# [Raw data]
═══

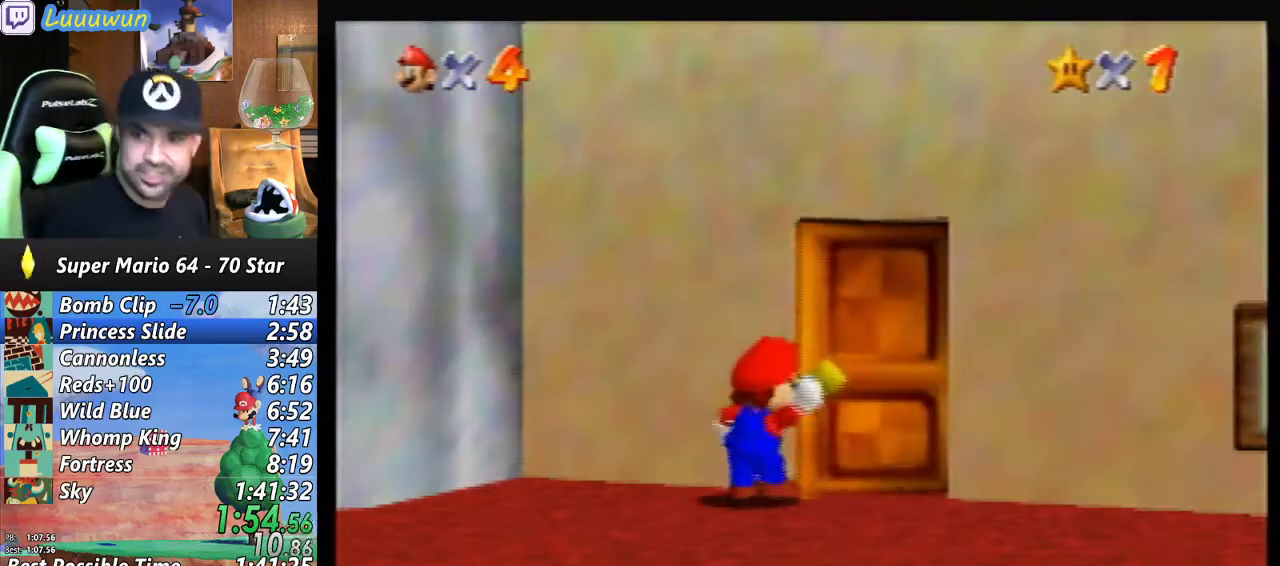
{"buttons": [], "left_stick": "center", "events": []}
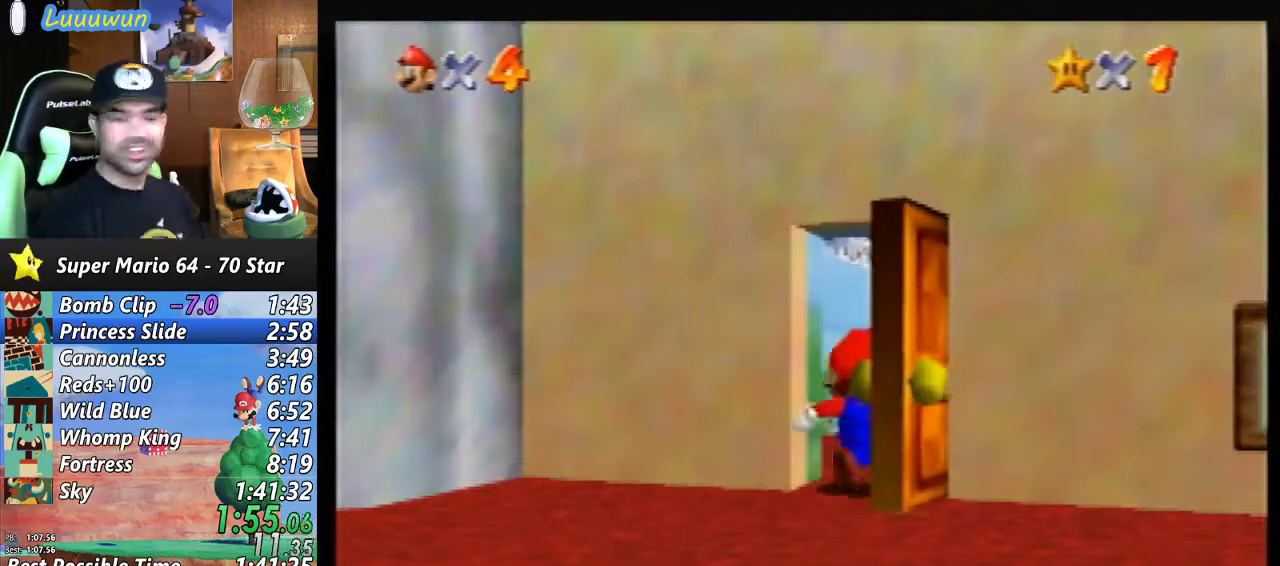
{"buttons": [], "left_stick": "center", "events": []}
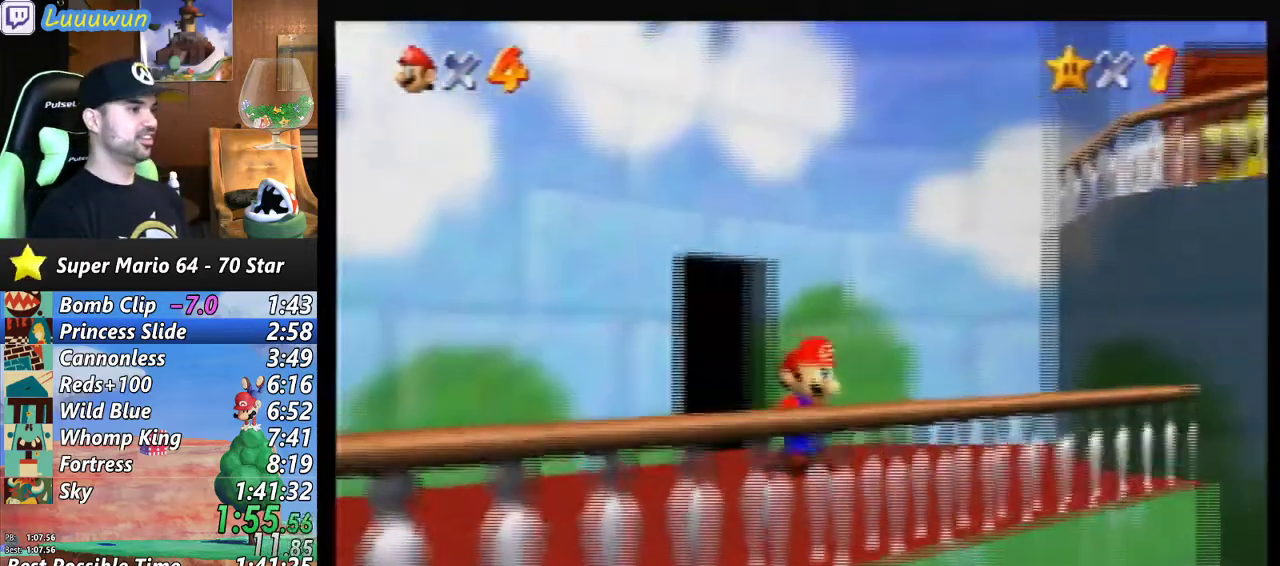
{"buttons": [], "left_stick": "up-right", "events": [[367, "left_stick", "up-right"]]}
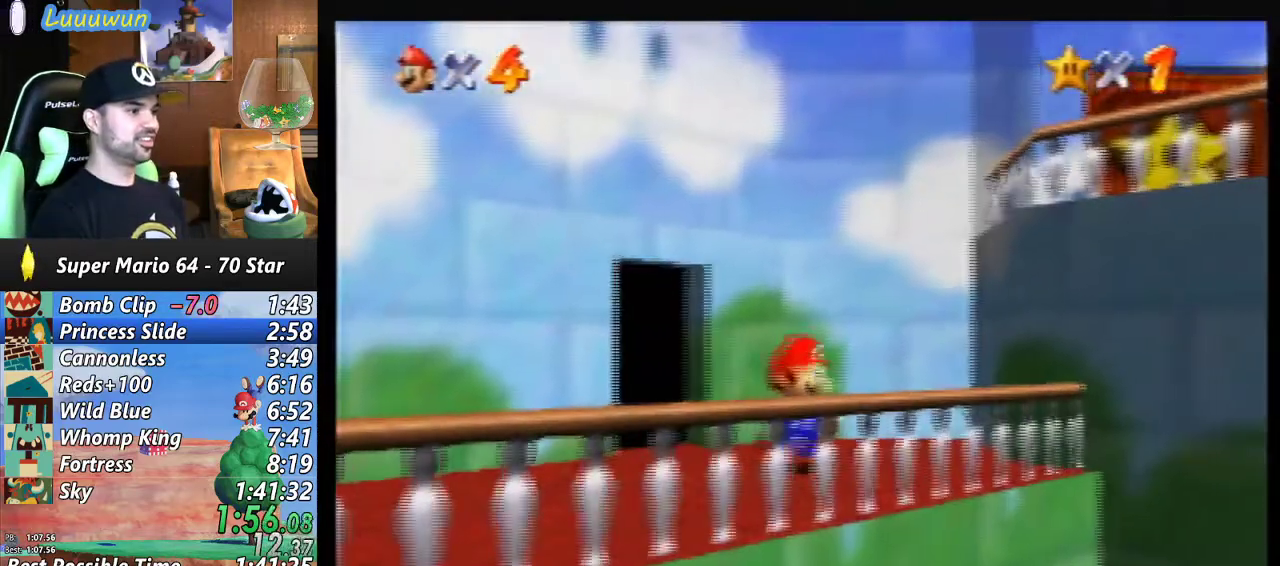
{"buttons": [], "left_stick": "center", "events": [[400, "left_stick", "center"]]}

═══

# [Problem statement]
Without including any picture, set down the listing above exactly as it appears.

# [Solved exercise]
{"buttons": [], "left_stick": "center", "events": []}
{"buttons": [], "left_stick": "center", "events": []}
{"buttons": [], "left_stick": "up-right", "events": [[367, "left_stick", "up-right"]]}
{"buttons": [], "left_stick": "center", "events": [[400, "left_stick", "center"]]}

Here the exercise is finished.